Excerpted text —
After a year there, John returned to Maryland and continued his studies at the University of Maryland, College Park, earning the first of three bachelor’s degrees, majoring in physics and minoring in mathematics.

With six months of his GI bill benefits remaining, John applied for and was accepted to graduate school in physics.

He got a summer job at the National Cancer Institute in Frederick, Md., then was offered a job in the fall of 1958 at the university, working on the new Van de Graaff accelerator, a job he had for six years while continuing his graduate studies.

John’s work with the Quantum Electronics Group included research with atomic clocks and a cyclotron, one of the earliest types of particle accelerators.

He helped design, construct, install, operate and administer the first long-term successful lunar laser ranging station, which required frequent travel to the McDonald Observatory in Texas.

“He really enjoyed his work,” Deanna said.

Despite his workload and 80-mile, one-way commute from Clear Spring to College Park, which John used for studying Spanish and planning his day, he earned a degree in law enforcement and industrial security in 1976 from the University College campus, and one in business and management in 1980 from the main campus.

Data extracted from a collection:
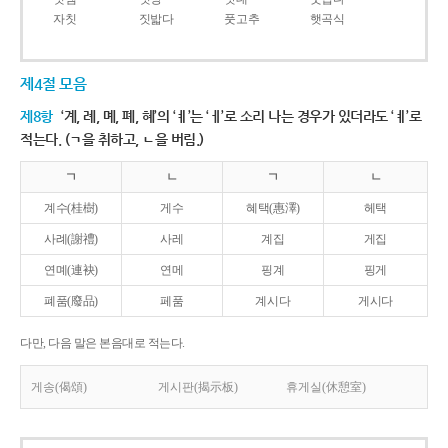
자칫
짓밟다
풋고추
햇곡식
제4절 모음
제8항
‘계, 례, 몌, 폐, 혜’의 ‘ㅖ’는 ‘ㅔ’로 소리 나는 경우가 있더라도 ‘ㅖ’로
적는다. (ㄱ을 취하고, ㄴ을 버림.)
ㄱ
ㄴ
ㄱ
ㄴ
계수(桂樹)
게수
혜택(惠澤)
헤택
사례(謝禮)
사레
계집
게집
연몌(連袂)
연메
핑계
핑게
폐품(廢品)
페품
계시다
게시다
다만, 다음 말은 본음대로 적는다.
게송(偈頌)
게시판(揭示板)
휴게실(休憩室)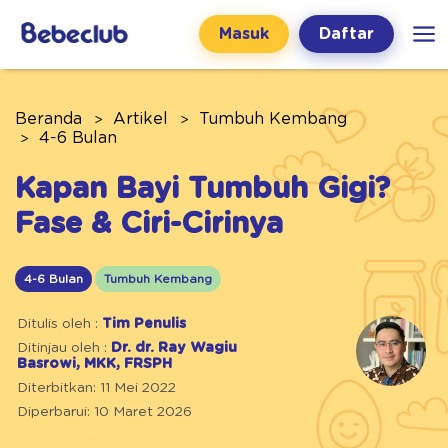
Masuk
Daftar
Beranda
Artikel
Tumbuh Kembang
4-6 Bulan
Kapan Bayi Tumbuh Gigi?
Fase & Ciri-Cirinya
4-6 Bulan
Tumbuh Kembang
Ditulis oleh :
Tim Penulis
Ditinjau oleh :
Dr. dr. Ray Wagiu
Basrowi, MKK, FRSPH
Diterbitkan: 11 Mei 2022
Diperbarui: 10 Maret 2026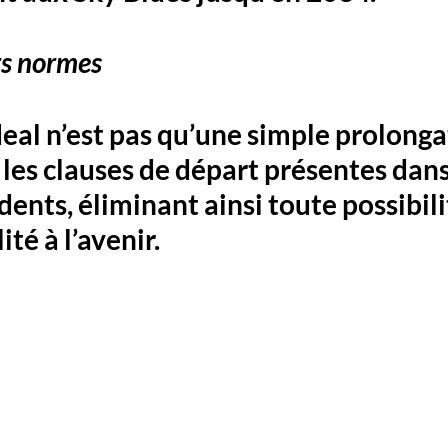
rs normes
al n’est pas qu’une simple prolongati
 les clauses de départ présentes dans 
ents, éliminant ainsi toute possibili
ité à l’avenir. 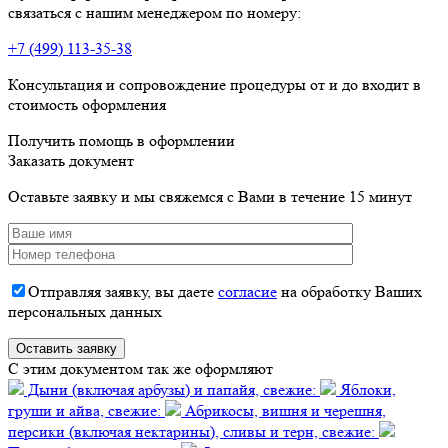
связаться с нашим менеджером по номеру:
+7 (499) 113-35-38
Консультация и сопровождение процедуры от и до входит в
стоимость оформления
Получить помощь в оформлении
Заказать документ
Оставьте заявку и мы свяжемся с Вами в течение 15 минут
Отправляя заявку, вы даете
согласие
на обработку Ваших
персональных данных
C этим документом так же оформляют
Дыни (включая арбузы) и папайя, свежие:
Яблоки,
груши и айва, свежие:
Абрикосы, вишня и черешня,
персики (включая нектарины), сливы и терн, свежие: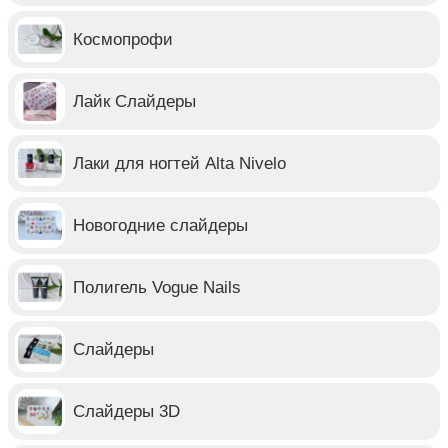
Космопрофи
Лайк Слайдеры
Лаки для ногтей Alta Nivelo
Новогодние слайдеры
Полигель Vogue Nails
Слайдеры
Слайдеры 3D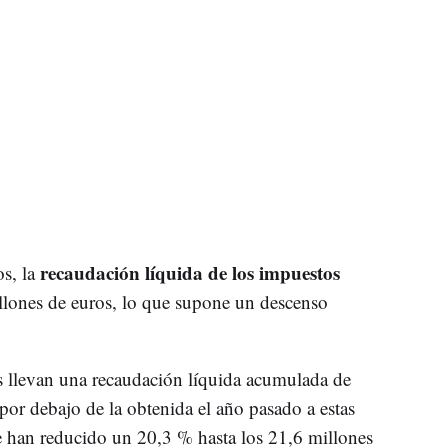
recaudación líquida de los impuestos
os, la
llones de euros, lo que supone un descenso
os llevan una recaudación líquida acumulada de
or debajo de la obtenida el año pasado a estas
 han reducido un 20,3 % hasta los 21,6 millones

What you will do —
a: Copy the passage about John's career word for word, between "He got a summer" and "Observatory in Texas.", inclusive.
b: Answer these questions using the passage about John's career.
(i) What were John's major and minor for his first bachelor's degree?
(ii) For how many years did John hold the job working on the Van de Graaff accelerator?
(iii) What two things did John use his commute to College Park for?
c: Translate this sentence from the passage about John's career into French: "With six months of his GI bill benefits remaining, John applied for and was accepted to graduate school in physics."
The listing has no connection to the passage about John's career.

Solved tasks —
a:
He got a summer job at the National Cancer Institute in Frederick, Md., then was offered a job in the fall of 1958 at the university, working on the new Van de Graaff accelerator, a job he had for six years while continuing his graduate studies.

John’s work with the Quantum Electronics Group included research with atomic clocks and a cyclotron, one of the earliest types of particle accelerators.

He helped design, construct, install, operate and administer the first long-term successful lunar laser ranging station, which required frequent travel to the McDonald Observatory in Texas.

b:
(i) He majored in physics and minored in mathematics.
(ii) Six years.
(iii) Studying Spanish and planning his day.

c: Alors qu'il lui restait six mois de prestations au titre du GI Bill, John a posé sa candidature aux études supérieures en physique et y a été admis.